Brief → Your output is to consist only of the line containing "pinky mcp: (186, 242)" and the lines after it, through the end of the data, reproduced exactly.
-----
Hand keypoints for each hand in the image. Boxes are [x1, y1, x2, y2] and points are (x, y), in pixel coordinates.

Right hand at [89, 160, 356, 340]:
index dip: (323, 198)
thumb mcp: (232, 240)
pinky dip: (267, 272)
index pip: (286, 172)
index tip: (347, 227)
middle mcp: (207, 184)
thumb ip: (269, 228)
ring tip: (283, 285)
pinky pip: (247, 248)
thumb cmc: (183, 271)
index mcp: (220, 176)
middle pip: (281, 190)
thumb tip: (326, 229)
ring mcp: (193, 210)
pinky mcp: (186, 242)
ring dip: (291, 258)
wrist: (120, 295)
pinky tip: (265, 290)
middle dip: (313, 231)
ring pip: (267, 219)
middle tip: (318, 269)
-----
Expected output →
pinky mcp: (186, 242)
ring dip: (291, 258)
wrist: (120, 295)
pinky tip: (265, 290)
middle dip: (313, 231)
ring pip: (267, 219)
middle tip: (318, 269)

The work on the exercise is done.